Requirements ->
Could you write out the rows below again, replacing "bounding box" with "enclosing rectangle" wherever it occurs and changing nothing else?
===
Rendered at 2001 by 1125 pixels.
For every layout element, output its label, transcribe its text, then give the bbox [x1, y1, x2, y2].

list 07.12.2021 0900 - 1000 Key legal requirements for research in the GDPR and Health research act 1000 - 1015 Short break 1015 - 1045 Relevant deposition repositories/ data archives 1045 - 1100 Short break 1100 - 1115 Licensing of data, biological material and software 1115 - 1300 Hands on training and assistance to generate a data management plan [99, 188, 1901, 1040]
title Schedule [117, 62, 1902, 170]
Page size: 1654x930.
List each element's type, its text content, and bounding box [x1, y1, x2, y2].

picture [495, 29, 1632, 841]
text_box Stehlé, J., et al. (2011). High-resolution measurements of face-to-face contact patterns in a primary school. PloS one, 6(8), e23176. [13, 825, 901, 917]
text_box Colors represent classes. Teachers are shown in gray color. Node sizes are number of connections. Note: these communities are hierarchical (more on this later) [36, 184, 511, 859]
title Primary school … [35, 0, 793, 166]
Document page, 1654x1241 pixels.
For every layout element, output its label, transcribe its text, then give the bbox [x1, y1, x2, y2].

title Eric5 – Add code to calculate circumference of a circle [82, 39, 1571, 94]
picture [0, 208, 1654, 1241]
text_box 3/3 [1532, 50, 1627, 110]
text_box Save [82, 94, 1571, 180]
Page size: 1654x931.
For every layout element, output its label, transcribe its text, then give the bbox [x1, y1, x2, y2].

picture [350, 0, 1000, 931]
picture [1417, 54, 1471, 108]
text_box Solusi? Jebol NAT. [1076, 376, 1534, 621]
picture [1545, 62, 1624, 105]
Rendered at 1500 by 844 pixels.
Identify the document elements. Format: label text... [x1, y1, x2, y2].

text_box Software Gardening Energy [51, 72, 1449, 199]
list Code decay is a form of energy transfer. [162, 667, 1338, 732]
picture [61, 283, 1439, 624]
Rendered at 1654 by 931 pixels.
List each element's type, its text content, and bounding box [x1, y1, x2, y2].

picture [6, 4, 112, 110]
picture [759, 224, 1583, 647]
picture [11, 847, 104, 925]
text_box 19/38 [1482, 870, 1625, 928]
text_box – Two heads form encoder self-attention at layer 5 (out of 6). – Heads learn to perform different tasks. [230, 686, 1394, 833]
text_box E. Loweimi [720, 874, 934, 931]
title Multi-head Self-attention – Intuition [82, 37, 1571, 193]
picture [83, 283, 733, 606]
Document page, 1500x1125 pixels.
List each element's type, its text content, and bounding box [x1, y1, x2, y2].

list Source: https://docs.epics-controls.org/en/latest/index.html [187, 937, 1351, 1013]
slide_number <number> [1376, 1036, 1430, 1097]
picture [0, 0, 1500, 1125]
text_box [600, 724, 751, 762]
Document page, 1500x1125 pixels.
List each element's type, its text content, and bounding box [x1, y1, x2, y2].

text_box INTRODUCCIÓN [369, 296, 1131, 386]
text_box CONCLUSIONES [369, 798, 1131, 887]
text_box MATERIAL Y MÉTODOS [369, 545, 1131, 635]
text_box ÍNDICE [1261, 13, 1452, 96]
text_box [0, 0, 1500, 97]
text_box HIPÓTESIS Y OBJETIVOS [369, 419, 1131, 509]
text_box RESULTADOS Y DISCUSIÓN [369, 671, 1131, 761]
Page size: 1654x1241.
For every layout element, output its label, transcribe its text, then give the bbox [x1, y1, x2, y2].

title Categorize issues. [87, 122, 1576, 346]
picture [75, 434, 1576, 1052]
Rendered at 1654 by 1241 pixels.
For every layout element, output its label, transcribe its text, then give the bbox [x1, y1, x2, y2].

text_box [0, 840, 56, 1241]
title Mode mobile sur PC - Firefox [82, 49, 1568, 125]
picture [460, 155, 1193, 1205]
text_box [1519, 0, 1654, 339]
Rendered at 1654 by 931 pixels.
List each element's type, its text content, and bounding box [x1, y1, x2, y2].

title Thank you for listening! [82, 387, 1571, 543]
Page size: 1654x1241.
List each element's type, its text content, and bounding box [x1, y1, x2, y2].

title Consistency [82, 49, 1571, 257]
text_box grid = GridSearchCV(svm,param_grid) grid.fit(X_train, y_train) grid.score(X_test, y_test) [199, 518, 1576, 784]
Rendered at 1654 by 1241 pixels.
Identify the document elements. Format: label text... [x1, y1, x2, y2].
===
Solution below ->
Rendered at 2001 by 1125 pixels.
For every layout element, output its label, transcribe its text, then give the bbox [x1, y1, x2, y2].

list 07.12.2021 0900 - 1000 Key legal requirements for research in the GDPR and Health research act 1000 - 1015 Short break 1015 - 1045 Relevant deposition repositories/ data archives 1045 - 1100 Short break 1100 - 1115 Licensing of data, biological material and software 1115 - 1300 Hands on training and assistance to generate a data management plan [99, 188, 1901, 1040]
title Schedule [117, 62, 1902, 170]
Page size: 1654x930.
List each element's type, its text content, and enclosing rectangle [x1, y1, x2, y2].

picture [495, 29, 1632, 841]
text_box Stehlé, J., et al. (2011). High-resolution measurements of face-to-face contact patterns in a primary school. PloS one, 6(8), e23176. [13, 825, 901, 917]
text_box Colors represent classes. Teachers are shown in gray color. Node sizes are number of connections. Note: these communities are hierarchical (more on this later) [36, 184, 511, 859]
title Primary school … [35, 0, 793, 166]
Document page, 1654x1241 pixels.
For every layout element, output its label, transcribe its text, then give the bbox [x1, y1, x2, y2].

title Eric5 – Add code to calculate circumference of a circle [82, 39, 1571, 94]
picture [0, 208, 1654, 1241]
text_box 3/3 [1532, 50, 1627, 110]
text_box Save [82, 94, 1571, 180]
Page size: 1654x931.
For every layout element, output its label, transcribe its text, then give the bbox [x1, y1, x2, y2].

picture [350, 0, 1000, 931]
picture [1417, 54, 1471, 108]
text_box Solusi? Jebol NAT. [1076, 376, 1534, 621]
picture [1545, 62, 1624, 105]
Rendered at 1500 by 844 pixels.
Identify the document elements. Format: label text... [x1, y1, x2, y2].

text_box Software Gardening Energy [51, 72, 1449, 199]
list Code decay is a form of energy transfer. [162, 667, 1338, 732]
picture [61, 283, 1439, 624]
Rendered at 1654 by 931 pixels.
List each element's type, its text content, and enclosing rectangle [x1, y1, x2, y2].

picture [6, 4, 112, 110]
picture [759, 224, 1583, 647]
picture [11, 847, 104, 925]
text_box 19/38 [1482, 870, 1625, 928]
text_box – Two heads form encoder self-attention at layer 5 (out of 6). – Heads learn to perform different tasks. [230, 686, 1394, 833]
text_box E. Loweimi [720, 874, 934, 931]
title Multi-head Self-attention – Intuition [82, 37, 1571, 193]
picture [83, 283, 733, 606]
Document page, 1500x1125 pixels.
List each element's type, its text content, and enclosing rectangle [x1, y1, x2, y2].

list Source: https://docs.epics-controls.org/en/latest/index.html [187, 937, 1351, 1013]
slide_number <number> [1376, 1036, 1430, 1097]
picture [0, 0, 1500, 1125]
text_box [600, 724, 751, 762]
Document page, 1500x1125 pixels.
List each element's type, its text content, and enclosing rectangle [x1, y1, x2, y2].

text_box INTRODUCCIÓN [369, 296, 1131, 386]
text_box CONCLUSIONES [369, 798, 1131, 887]
text_box MATERIAL Y MÉTODOS [369, 545, 1131, 635]
text_box ÍNDICE [1261, 13, 1452, 96]
text_box [0, 0, 1500, 97]
text_box HIPÓTESIS Y OBJETIVOS [369, 419, 1131, 509]
text_box RESULTADOS Y DISCUSIÓN [369, 671, 1131, 761]
Page size: 1654x1241.
For every layout element, output its label, transcribe its text, then give the bbox [x1, y1, x2, y2].

title Categorize issues. [87, 122, 1576, 346]
picture [75, 434, 1576, 1052]
Rendered at 1654 by 1241 pixels.
For every layout element, output its label, transcribe its text, then give the bbox [x1, y1, x2, y2].

text_box [0, 840, 56, 1241]
title Mode mobile sur PC - Firefox [82, 49, 1568, 125]
picture [460, 155, 1193, 1205]
text_box [1519, 0, 1654, 339]
Rendered at 1654 by 931 pixels.
List each element's type, its text content, and enclosing rectangle [x1, y1, x2, y2].

title Thank you for listening! [82, 387, 1571, 543]
Page size: 1654x1241.
List each element's type, its text content, and enclosing rectangle [x1, y1, x2, y2].

title Consistency [82, 49, 1571, 257]
text_box grid = GridSearchCV(svm,param_grid) grid.fit(X_train, y_train) grid.score(X_test, y_test) [199, 518, 1576, 784]
Rendered at 1654 by 1241 pixels.
Identify the document elements. Format: label text... [x1, y1, x2, y2].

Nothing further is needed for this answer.